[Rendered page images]
_ _ _ _ _ _ _

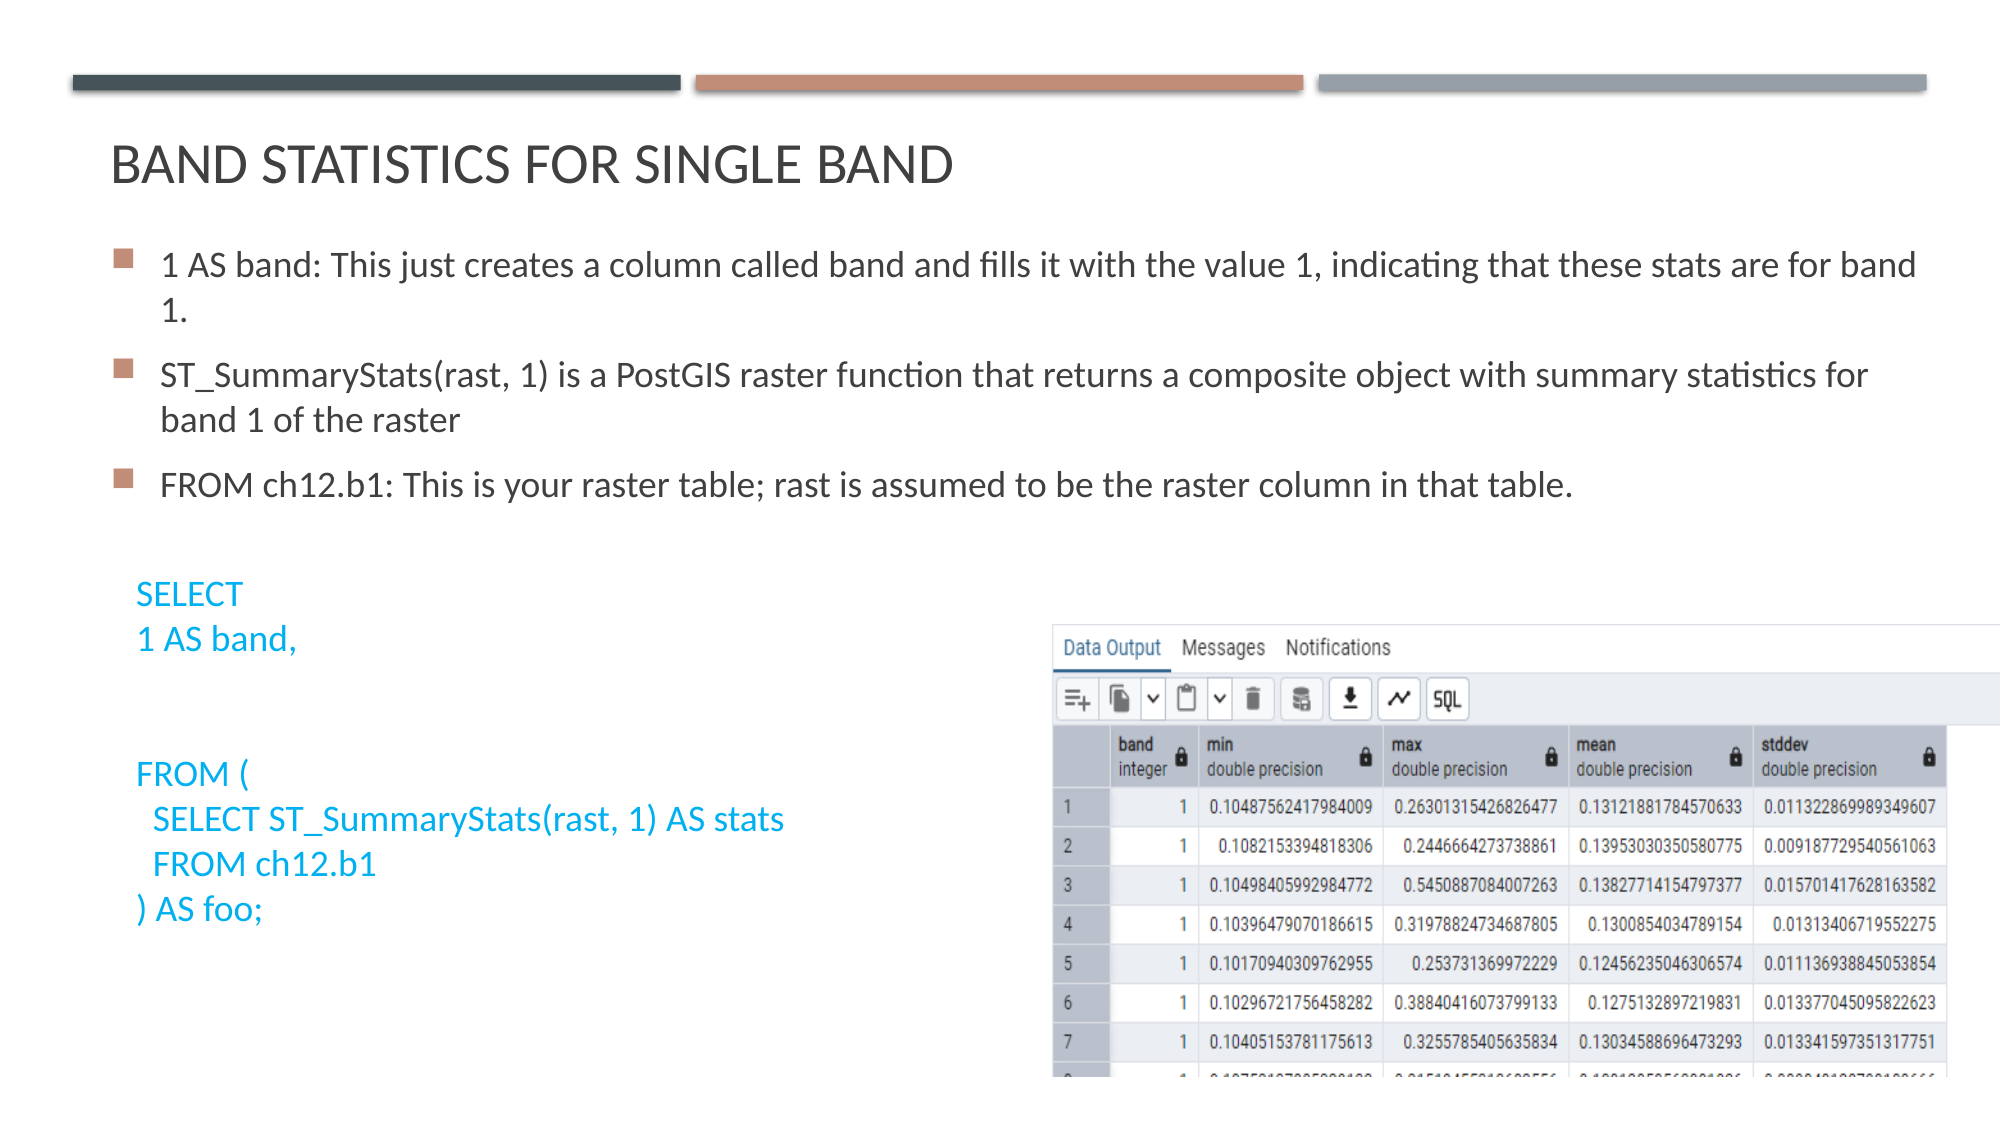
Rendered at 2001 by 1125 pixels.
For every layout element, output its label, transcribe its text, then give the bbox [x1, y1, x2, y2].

text_box 1 AS band: This just creates a column called band and fills it with the value 1, indicating that these stats are for band 1. ST_SummaryStats(rast, 1) is a PostGIS raster function that returns a composite object with summary statistics for band 1 of the raster FROM ch12.b1: This is your raster table; rast is assumed to be the raster column in that table. [95, 233, 1967, 571]
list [1032, 624, 2000, 1077]
title BAND STATISTICS for single band [95, 115, 1905, 203]
text_box SELECT 1 AS band, FROM ( SELECT ST_SummaryStats(rast, 1) AS stats FROM ch12.b1 ) AS foo; [121, 571, 846, 937]
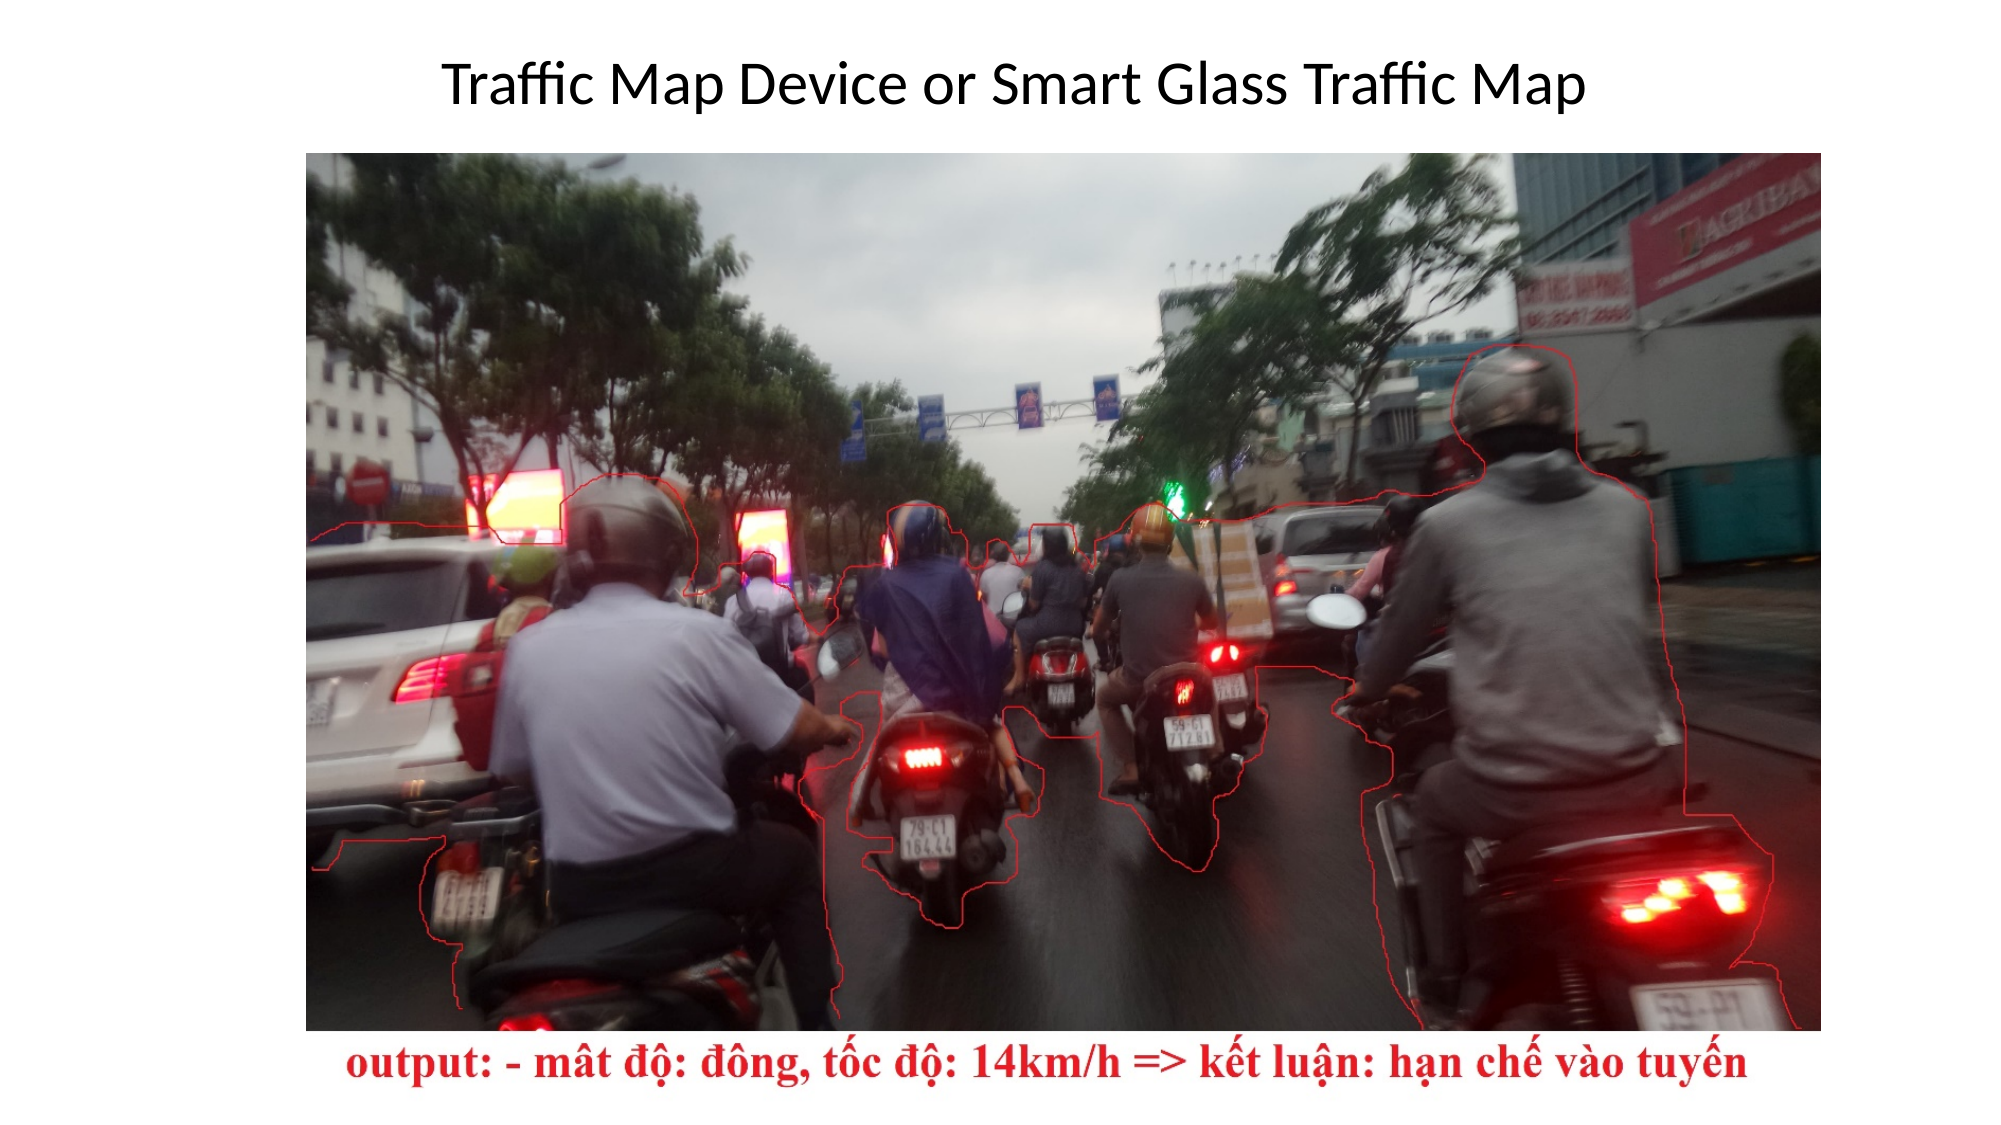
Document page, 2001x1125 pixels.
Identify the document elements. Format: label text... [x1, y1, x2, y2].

picture [306, 153, 1821, 1110]
text_box Traffic Map Device or Smart Glass Traffic Map [426, 35, 1905, 125]
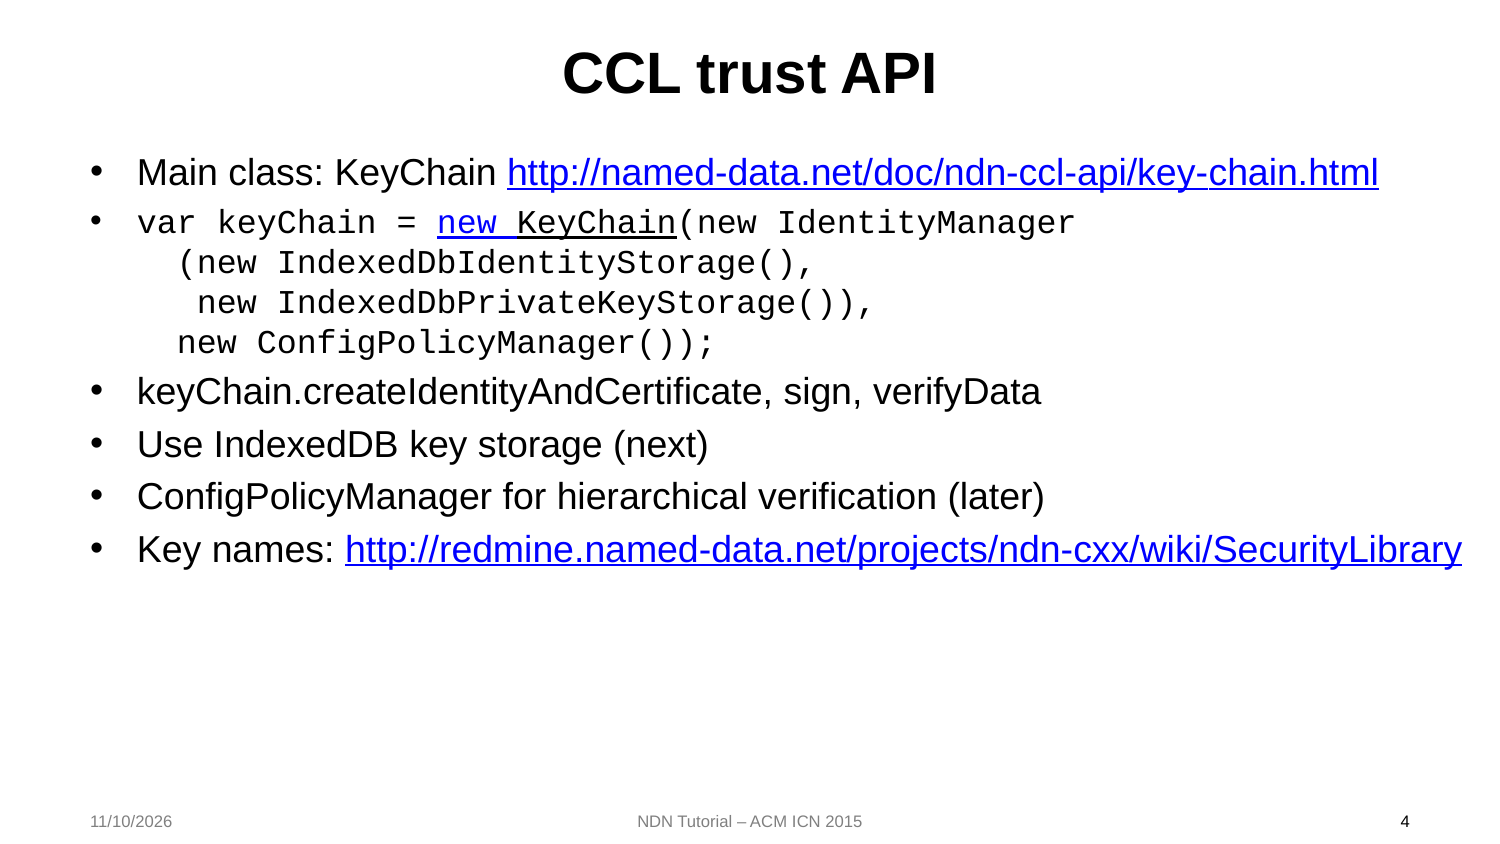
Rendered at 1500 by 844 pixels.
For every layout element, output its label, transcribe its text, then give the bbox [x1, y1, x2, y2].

footer NDN Tutorial – ACM ICN 2015 [512, 798, 988, 844]
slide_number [75, 798, 425, 844]
slide_number 4 [1074, 798, 1425, 844]
list Main class: KeyChain http://named-data.net/doc/ndn-ccl-api/key-chain.html var keyChain = new KeyChain(new IdentityManager (new IndexedDbIdentityStorage(), new IndexedDbPrivateKeyStorage()), new ConfigPolicyManager()); keyChain.createIdentityAndCertificate, sign, verifyData Use IndexedDB key storage (next) ConfigPolicyManager for hierarchical verification (later) Key names: http://redmine.named-data.net/projects/ndn-cxx/wiki/SecurityLibrary [75, 140, 1500, 799]
title CCL trust API [75, 0, 1425, 140]
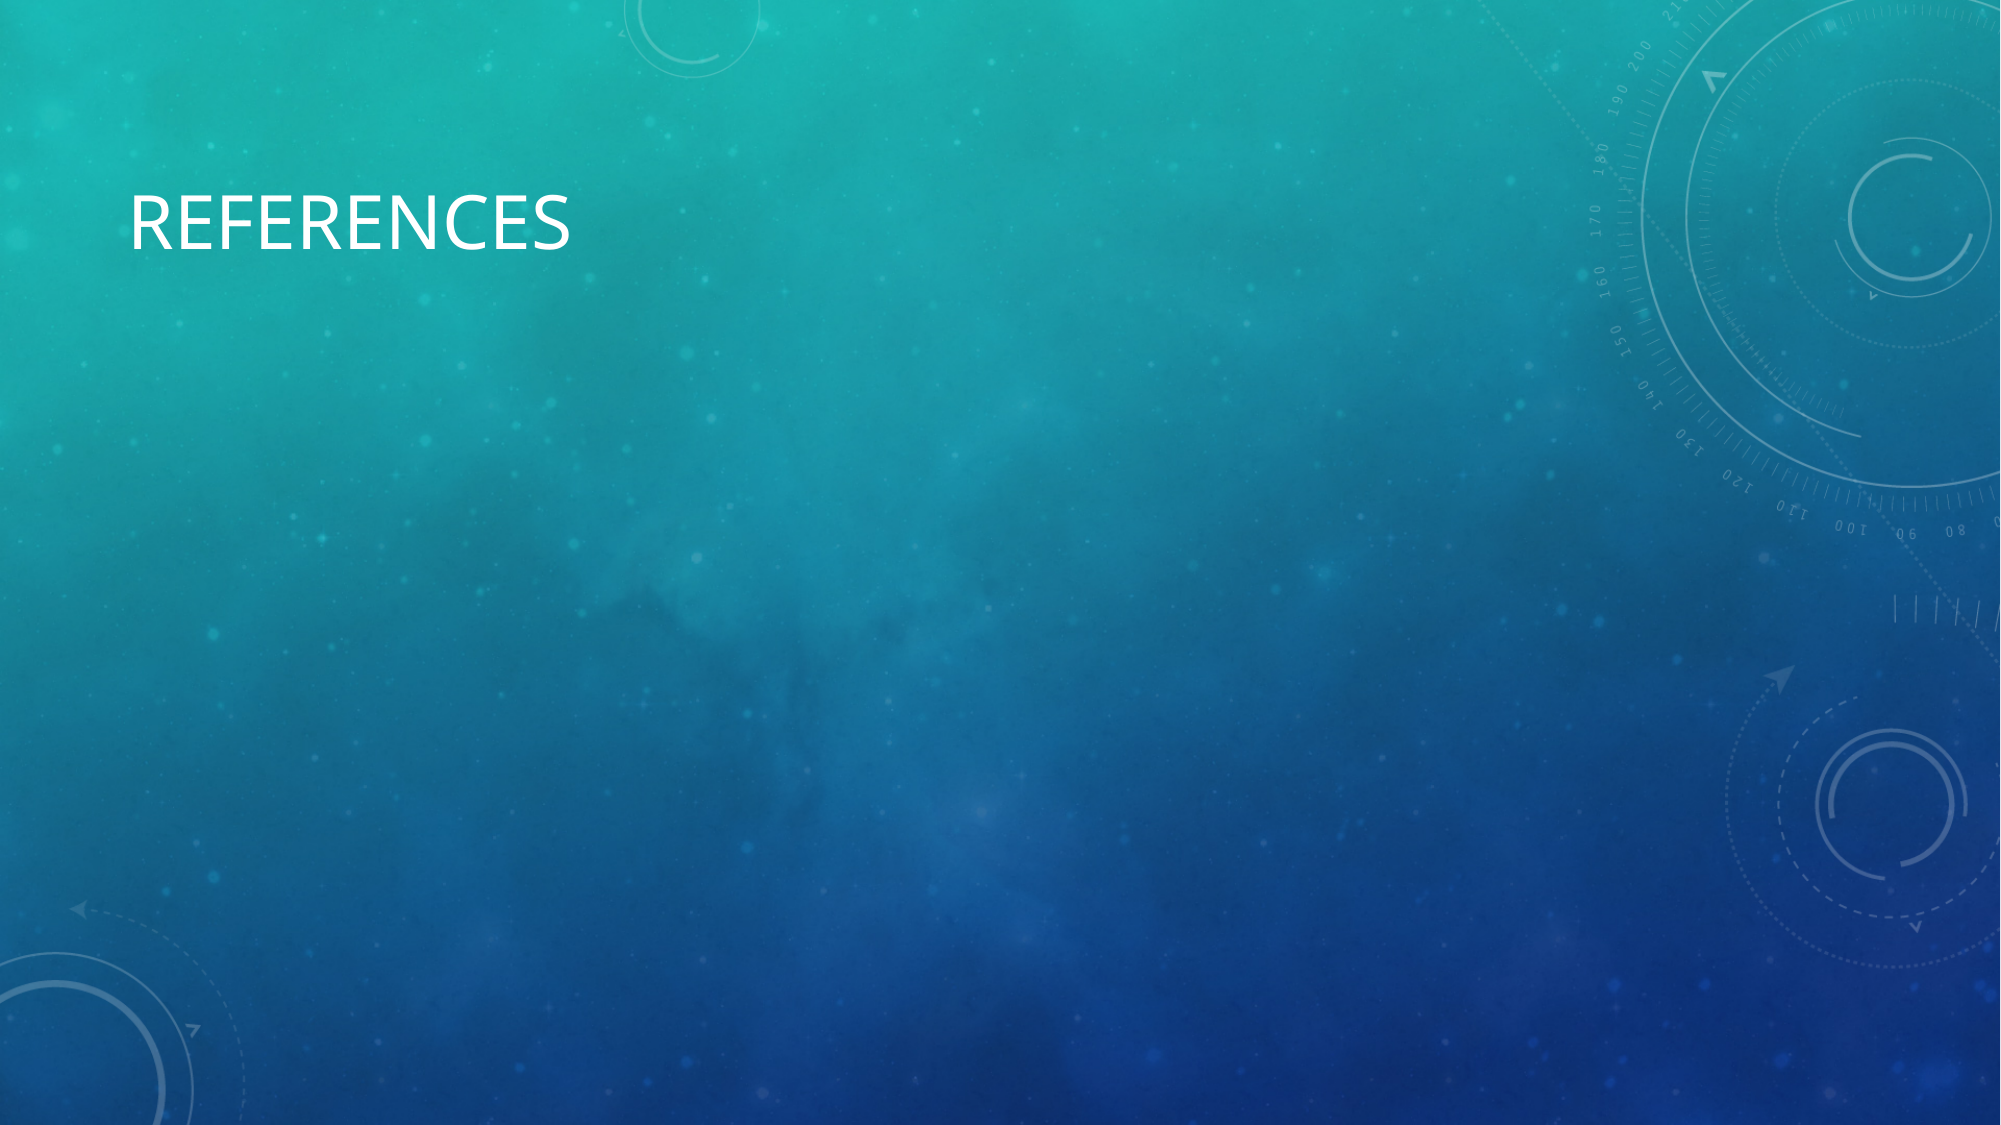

_ _ _ _ _ _ _

Find the word "pixels" in the entries. Copy each line that holds it.

▶ EXPECTED OUTPUT
Rendered at 2001 by 1125 pixels.
Document page, 2001x1125 pixels.
Rendered at 1500 by 844 pixels.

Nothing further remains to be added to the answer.